I personally am inspired to draw a further conclusion from this. A push towards a more ‘connective’ way of thinking opens up new pathways for our individual personal development. In the world of jobs automation that awaits us, perhaps the path to remaining relevant is to focus on attaining breadth rather than depth of experiences. Perhaps the future is no longer in specialisation, but in multi-potentiality. Perhaps its time to bring back the polymath.
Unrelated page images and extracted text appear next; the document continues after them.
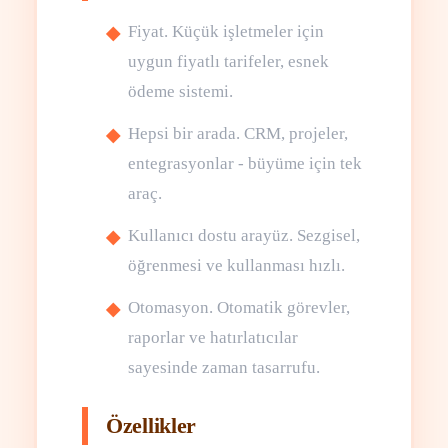
Fiyat. Küçük işletmeler için
uygun fiyatlı tarifeler, esnek
ödeme sistemi.
Hepsi bir arada. CRM, projeler,
entegrasyonlar - büyüme için tek
araç.
Kullanıcı dostu arayüz. Sezgisel,
öğrenmesi ve kullanması hızlı.
Otomasyon. Otomatik görevler,
raporlar ve hatırlatıcılar
sayesinde zaman tasarrufu.
Özellikler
Whilst most definitions of ‘polymath’ assume it to be an attribute of only certain, ‘genetically-gifted’ people, it is clearly time to move past this notion. Homo sapiens is a generalist species and has been able by dint of this to adapt to survive in nearly every habitat on the planet. Today, less imminently faced with concerns of survival, this multiplicity manifests itself in the sheer variety of interests, goals and hopes we all undoubtedly harbour.


The Polymath Workforce

In a human versus robot test of supposedly high-skilled cognitive jobs such as accountancy, software development or equity trading, technology currently being developed can probably beat the most productive human hands down. But would a robot be able to take 15 years working experience across care homes, hospitals, pension funds, academic research, charities and government to connect a true solution to the imminent impact of ageing populations, for example?

It is here, I think, that we should all aspire to. Widening our experiences in order to understand the broader context Carter Phipps noticed is lacking, using what is there to connect the dots of our complex, non-linear society to solve the pressing problems of the world today. To do this, it is time to stop thinking of career progression as climbing a ladder, and instead consider it as a forest of opportunity in which there are many trees waiting to be climbed!

And yes, as I already grumbled above, it is true that the social structures to support such flexibility are depressingly absent. Whilst not everyone will have the means or security to radically change careers immediately, I do think that we can begin to truly challenge the mindset of ‘specialisation’ by cultivating our talents on a micro, individual level. We are all highly flexible in our potential – we just need to remember that, and nurture it.

So here’s to reading more and reading widely; slowing down to notice and reflect; consuming less to create more; writing, discussing and communicating as much as possible. Remember that we are not defined just by our job titles: let’s remain eager to learn and easily fascinated, let’s face the world’s problems face on and use our collective experiences to join those dots.

We all have an inner polymath, it’s time to let it out.